== WHAT YOU ARE ASKED TO DO ==
Return the lines below exactly as they appear, please, starting with the first and ending with the one that contains "The successful completion".

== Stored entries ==

___

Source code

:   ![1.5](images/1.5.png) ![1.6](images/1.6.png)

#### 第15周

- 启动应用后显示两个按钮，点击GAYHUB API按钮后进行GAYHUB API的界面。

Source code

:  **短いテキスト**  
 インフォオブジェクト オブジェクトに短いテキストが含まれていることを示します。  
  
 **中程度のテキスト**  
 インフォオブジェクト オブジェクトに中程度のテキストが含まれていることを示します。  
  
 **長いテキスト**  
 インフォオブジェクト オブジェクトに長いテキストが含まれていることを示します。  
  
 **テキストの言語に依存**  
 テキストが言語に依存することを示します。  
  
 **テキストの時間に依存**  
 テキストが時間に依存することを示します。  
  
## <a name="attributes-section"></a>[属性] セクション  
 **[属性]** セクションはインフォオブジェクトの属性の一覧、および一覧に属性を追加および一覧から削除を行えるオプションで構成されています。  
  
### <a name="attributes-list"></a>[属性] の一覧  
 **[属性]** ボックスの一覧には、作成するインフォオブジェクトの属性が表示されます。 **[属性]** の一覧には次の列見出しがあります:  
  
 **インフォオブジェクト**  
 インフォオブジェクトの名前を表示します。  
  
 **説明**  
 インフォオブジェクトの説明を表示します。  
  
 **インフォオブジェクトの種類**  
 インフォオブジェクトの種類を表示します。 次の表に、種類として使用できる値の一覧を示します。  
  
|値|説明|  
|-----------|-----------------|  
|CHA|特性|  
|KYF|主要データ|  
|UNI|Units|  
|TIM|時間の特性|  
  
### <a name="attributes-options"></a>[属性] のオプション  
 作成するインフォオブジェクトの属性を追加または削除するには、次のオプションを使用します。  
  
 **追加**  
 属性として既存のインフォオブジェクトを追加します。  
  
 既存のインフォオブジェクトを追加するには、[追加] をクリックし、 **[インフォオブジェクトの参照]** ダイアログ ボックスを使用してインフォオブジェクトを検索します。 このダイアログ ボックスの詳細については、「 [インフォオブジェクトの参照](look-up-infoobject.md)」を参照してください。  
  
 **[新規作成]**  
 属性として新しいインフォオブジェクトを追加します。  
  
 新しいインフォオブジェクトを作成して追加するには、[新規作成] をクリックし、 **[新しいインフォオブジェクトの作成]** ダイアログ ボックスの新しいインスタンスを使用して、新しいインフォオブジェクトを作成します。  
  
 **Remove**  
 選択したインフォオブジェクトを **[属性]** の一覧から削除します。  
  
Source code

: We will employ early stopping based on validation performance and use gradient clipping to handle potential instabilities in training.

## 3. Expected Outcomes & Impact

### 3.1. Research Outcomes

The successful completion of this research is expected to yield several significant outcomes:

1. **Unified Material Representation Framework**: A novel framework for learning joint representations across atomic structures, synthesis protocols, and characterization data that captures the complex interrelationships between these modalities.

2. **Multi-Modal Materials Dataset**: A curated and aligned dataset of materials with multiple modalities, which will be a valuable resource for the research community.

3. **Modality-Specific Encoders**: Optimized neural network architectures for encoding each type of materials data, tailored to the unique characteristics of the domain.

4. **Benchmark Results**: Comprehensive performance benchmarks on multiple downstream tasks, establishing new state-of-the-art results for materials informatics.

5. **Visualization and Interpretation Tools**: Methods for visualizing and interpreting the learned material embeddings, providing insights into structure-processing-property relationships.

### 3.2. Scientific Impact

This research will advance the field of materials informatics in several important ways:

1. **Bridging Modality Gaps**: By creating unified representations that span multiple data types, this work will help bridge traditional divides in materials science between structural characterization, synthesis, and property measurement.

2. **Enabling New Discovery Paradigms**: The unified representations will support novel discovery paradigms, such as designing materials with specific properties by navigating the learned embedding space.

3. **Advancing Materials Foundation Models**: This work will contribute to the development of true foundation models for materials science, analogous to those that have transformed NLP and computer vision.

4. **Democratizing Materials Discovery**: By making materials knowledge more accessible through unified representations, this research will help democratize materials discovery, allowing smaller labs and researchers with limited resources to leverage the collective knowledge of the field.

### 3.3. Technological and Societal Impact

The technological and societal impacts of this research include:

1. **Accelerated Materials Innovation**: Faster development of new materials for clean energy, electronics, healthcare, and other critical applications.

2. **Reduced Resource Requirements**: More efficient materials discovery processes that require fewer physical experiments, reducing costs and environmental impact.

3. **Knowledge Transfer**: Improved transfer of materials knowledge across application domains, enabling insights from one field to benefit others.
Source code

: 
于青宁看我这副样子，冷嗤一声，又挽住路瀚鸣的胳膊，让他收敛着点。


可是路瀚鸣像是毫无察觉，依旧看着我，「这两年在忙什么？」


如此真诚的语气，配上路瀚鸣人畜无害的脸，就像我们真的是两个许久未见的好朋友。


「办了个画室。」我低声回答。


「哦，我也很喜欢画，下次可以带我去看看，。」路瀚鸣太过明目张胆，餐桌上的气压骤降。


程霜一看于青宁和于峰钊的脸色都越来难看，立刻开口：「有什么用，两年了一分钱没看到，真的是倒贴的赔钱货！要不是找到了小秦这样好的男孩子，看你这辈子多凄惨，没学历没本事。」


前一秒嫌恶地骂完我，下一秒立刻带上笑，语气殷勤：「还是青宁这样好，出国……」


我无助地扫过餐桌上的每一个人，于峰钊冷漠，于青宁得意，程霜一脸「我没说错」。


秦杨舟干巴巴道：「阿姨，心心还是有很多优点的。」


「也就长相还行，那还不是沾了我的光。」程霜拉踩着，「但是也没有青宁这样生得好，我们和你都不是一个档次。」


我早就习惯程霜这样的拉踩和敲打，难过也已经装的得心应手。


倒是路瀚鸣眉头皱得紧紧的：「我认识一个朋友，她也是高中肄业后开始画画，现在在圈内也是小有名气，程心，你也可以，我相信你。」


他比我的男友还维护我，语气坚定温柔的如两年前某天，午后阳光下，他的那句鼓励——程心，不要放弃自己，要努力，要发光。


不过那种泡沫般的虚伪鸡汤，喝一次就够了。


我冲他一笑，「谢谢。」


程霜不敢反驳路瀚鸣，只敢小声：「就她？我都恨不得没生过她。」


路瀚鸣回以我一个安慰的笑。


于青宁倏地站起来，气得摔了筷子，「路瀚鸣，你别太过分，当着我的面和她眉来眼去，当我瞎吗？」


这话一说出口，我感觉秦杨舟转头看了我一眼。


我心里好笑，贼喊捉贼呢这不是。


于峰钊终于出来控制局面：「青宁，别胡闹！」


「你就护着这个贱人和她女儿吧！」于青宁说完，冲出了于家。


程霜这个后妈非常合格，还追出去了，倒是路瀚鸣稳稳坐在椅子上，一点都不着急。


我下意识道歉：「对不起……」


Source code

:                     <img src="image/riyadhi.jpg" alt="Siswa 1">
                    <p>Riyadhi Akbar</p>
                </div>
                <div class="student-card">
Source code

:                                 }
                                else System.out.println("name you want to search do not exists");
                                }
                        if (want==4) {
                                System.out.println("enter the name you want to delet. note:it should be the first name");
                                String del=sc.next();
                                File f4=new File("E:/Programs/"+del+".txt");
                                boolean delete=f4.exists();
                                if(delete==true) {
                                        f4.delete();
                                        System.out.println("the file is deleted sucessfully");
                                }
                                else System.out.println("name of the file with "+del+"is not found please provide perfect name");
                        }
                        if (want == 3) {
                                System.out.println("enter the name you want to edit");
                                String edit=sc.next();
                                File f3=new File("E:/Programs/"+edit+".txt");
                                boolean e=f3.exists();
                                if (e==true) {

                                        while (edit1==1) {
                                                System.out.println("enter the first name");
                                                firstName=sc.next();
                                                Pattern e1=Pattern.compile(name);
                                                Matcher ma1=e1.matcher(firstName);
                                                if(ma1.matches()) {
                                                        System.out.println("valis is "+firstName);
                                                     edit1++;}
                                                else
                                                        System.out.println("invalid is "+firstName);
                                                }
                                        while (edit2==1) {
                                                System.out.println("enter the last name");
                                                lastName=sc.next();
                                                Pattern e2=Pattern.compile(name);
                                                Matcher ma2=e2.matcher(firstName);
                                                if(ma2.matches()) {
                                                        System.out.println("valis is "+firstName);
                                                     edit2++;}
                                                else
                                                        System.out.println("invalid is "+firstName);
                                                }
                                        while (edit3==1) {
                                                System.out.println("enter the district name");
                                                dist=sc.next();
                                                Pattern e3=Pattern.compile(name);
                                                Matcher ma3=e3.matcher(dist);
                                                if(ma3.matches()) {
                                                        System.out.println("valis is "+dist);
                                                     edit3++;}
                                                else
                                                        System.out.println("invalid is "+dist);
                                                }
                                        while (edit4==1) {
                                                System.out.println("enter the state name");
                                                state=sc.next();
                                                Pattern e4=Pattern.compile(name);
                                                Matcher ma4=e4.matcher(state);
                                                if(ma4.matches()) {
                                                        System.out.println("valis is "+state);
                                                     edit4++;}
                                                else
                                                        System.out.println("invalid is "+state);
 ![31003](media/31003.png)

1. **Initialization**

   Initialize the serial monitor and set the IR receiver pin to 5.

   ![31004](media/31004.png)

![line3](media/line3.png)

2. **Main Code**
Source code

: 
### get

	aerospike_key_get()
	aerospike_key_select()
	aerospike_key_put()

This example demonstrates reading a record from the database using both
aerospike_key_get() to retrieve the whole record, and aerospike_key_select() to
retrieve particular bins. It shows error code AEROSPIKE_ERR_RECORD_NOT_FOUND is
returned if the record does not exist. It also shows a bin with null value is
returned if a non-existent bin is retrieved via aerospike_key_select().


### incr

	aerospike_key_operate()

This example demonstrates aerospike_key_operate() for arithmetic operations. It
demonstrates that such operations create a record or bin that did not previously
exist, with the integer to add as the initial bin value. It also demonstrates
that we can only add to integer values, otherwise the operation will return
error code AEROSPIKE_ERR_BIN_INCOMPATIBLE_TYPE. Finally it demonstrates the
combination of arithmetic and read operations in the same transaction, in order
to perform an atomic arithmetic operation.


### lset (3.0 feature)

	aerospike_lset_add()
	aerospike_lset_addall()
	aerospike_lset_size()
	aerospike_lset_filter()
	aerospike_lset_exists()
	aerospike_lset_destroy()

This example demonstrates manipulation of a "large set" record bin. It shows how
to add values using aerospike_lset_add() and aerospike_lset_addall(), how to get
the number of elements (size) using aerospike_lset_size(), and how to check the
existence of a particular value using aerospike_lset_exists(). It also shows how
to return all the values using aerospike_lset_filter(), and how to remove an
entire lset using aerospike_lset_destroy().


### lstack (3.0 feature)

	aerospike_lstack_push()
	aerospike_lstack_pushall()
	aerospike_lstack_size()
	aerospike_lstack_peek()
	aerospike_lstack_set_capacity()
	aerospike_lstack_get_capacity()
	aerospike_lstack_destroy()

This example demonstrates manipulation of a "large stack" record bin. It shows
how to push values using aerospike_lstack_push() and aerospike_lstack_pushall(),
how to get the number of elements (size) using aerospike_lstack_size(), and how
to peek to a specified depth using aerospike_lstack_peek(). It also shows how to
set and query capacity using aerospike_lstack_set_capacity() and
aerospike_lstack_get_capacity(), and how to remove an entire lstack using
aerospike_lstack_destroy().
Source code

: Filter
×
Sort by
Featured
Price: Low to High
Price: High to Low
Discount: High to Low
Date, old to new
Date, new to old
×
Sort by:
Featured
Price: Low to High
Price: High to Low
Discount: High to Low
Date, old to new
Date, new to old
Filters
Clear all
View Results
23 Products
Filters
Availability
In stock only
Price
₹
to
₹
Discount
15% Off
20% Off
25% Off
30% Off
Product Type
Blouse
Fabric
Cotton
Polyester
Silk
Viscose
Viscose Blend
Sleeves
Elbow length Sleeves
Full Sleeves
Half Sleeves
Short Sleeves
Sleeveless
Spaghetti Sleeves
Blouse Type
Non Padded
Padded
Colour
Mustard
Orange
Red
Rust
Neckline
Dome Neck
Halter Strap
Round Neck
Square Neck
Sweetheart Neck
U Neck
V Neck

___

== EXERCISE RESULT ==
Source code

:   ![1.5](images/1.5.png) ![1.6](images/1.6.png)

#### 第15周

- 启动应用后显示两个按钮，点击GAYHUB API按钮后进行GAYHUB API的界面。

Source code

:  **短いテキスト**  
 インフォオブジェクト オブジェクトに短いテキストが含まれていることを示します。  
  
 **中程度のテキスト**  
 インフォオブジェクト オブジェクトに中程度のテキストが含まれていることを示します。  
  
 **長いテキスト**  
 インフォオブジェクト オブジェクトに長いテキストが含まれていることを示します。  
  
 **テキストの言語に依存**  
 テキストが言語に依存することを示します。  
  
 **テキストの時間に依存**  
 テキストが時間に依存することを示します。  
  
## <a name="attributes-section"></a>[属性] セクション  
 **[属性]** セクションはインフォオブジェクトの属性の一覧、および一覧に属性を追加および一覧から削除を行えるオプションで構成されています。  
  
### <a name="attributes-list"></a>[属性] の一覧  
 **[属性]** ボックスの一覧には、作成するインフォオブジェクトの属性が表示されます。 **[属性]** の一覧には次の列見出しがあります:  
  
 **インフォオブジェクト**  
 インフォオブジェクトの名前を表示します。  
  
 **説明**  
 インフォオブジェクトの説明を表示します。  
  
 **インフォオブジェクトの種類**  
 インフォオブジェクトの種類を表示します。 次の表に、種類として使用できる値の一覧を示します。  
  
|値|説明|  
|-----------|-----------------|  
|CHA|特性|  
|KYF|主要データ|  
|UNI|Units|  
|TIM|時間の特性|  
  
### <a name="attributes-options"></a>[属性] のオプション  
 作成するインフォオブジェクトの属性を追加または削除するには、次のオプションを使用します。  
  
 **追加**  
 属性として既存のインフォオブジェクトを追加します。  
  
 既存のインフォオブジェクトを追加するには、[追加] をクリックし、 **[インフォオブジェクトの参照]** ダイアログ ボックスを使用してインフォオブジェクトを検索します。 このダイアログ ボックスの詳細については、「 [インフォオブジェクトの参照](look-up-infoobject.md)」を参照してください。  
  
 **[新規作成]**  
 属性として新しいインフォオブジェクトを追加します。  
  
 新しいインフォオブジェクトを作成して追加するには、[新規作成] をクリックし、 **[新しいインフォオブジェクトの作成]** ダイアログ ボックスの新しいインスタンスを使用して、新しいインフォオブジェクトを作成します。  
  
 **Remove**  
 選択したインフォオブジェクトを **[属性]** の一覧から削除します。  
  
Source code

: We will employ early stopping based on validation performance and use gradient clipping to handle potential instabilities in training.

## 3. Expected Outcomes & Impact

### 3.1. Research Outcomes

The successful completion of this research is expected to yield several significant outcomes:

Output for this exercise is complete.